The problem is that the HPE/Juniper deal is on regulatory hold, at least for the moment and possibly into early 2025, though recent news says that at least the EU approval may be coming shortly. The deal, of course, will take time to gel once it’s final, and all that is likely to capture management attention on both sides. Then sales/marketing/positioning material needs to be done. All of this puts the combination of the two companies for in-house AI hosting at risk, at the time when it’s most needed. Too much delay here risks having someone else (Dell, Supermicro, NVIDIA, Broadcom, even Cisco) step up, now that Juniper has made its position clear.
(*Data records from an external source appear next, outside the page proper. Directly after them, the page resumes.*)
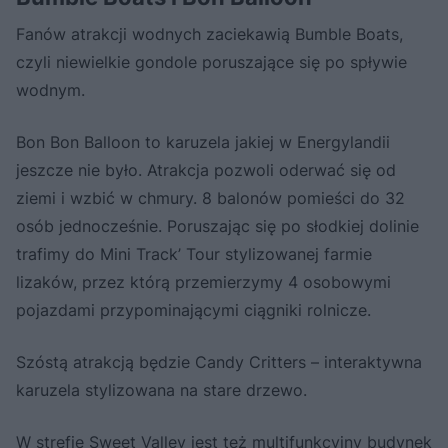
Fanów atrakcji wodnych zaciekawią Bumble Boats,
czyli niewielkie gondole poruszające się po spływie
wodnym.
Bon Bon Balloon to karuzela jakiej w Energylandii
jeszcze nie było. Atrakcja pozwoli oderwać się od
ziemi i wzbić w chmury. 8 balonów pomieści do 32
osób jednocześnie. Poruszając się po słodkiej dolinie
trafimy do Mini Track’ Tour stylizowanej farmie
lizaków, przez którą przemierzymy 4 osobowymi
pojazdami przypominającymi ciągniki rolnicze.
Szóstą atrakcją będzie Candy Critters – interaktywna
karuzela stylizowana na stare drzewo.
W strefie Sweet Valley jest też multifunkcyjny budynek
There is, I believe, a significant opportunity here. In-house AI could be a major enterprise priority, not only for BI but also for things like pre-sale/support chatbots, because even that data is considered confidential by 45%/68% (respectively) enterprises. The opportunity would be for AI hosting and networking first, but there would also be a growing opportunity for AI training resources, since training a model would typically require what enterprises estimate as double to quadruple the resources. Think sovereign-training-as-a-service and you get the idea. Some of this could be done generically, with augmentation with company-private data coming later and in house. There is work being done in this area already, I’m told.
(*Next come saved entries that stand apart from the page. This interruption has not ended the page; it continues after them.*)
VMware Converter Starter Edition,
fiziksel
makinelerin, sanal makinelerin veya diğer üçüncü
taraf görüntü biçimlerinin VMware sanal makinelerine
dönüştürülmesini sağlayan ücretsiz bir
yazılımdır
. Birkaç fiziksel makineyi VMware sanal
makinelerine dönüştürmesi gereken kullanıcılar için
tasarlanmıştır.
Users believe that a sovereign version of GPUaaS would be possible, and their candidate provider is not the current cloud or AiaaS providers, but rather the same firms who have significant strategic influence. IBM tops the list, and in fact is mentioned as a desirable GPUaaS provider by more enterprises who aren’t IBM accounts than I’d expected. IBM is the leader here, so it’s up to HPE to change that.
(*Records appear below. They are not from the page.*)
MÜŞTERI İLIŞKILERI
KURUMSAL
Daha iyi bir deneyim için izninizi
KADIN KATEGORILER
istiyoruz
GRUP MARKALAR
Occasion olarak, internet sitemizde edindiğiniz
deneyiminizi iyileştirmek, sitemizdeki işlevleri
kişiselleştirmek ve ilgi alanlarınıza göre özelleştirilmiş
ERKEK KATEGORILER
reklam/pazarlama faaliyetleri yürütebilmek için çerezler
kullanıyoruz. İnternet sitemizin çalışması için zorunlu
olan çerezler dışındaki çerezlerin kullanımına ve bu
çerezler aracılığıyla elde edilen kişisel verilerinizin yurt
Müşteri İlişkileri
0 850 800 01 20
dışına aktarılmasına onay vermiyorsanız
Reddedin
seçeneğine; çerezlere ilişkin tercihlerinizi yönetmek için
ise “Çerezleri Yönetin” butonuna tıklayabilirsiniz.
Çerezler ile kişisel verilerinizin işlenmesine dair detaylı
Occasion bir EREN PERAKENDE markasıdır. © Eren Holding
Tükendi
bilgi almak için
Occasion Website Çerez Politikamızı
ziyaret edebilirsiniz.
AI isn’t the only opportunity for HPE and Juniper to demonstrate symbiosis, but it may be the most important one. First, Juniper has just announced this and done a decent job with PR and positioning. Second, it’s an opportunity that involves products and initiatives from both companies. Third, it’s a strategic area for enterprises, making it an opportunity to exploit strategic influence, which means it could be a good way to increase it. Will HPE and Juniper take the leap? We’ll see.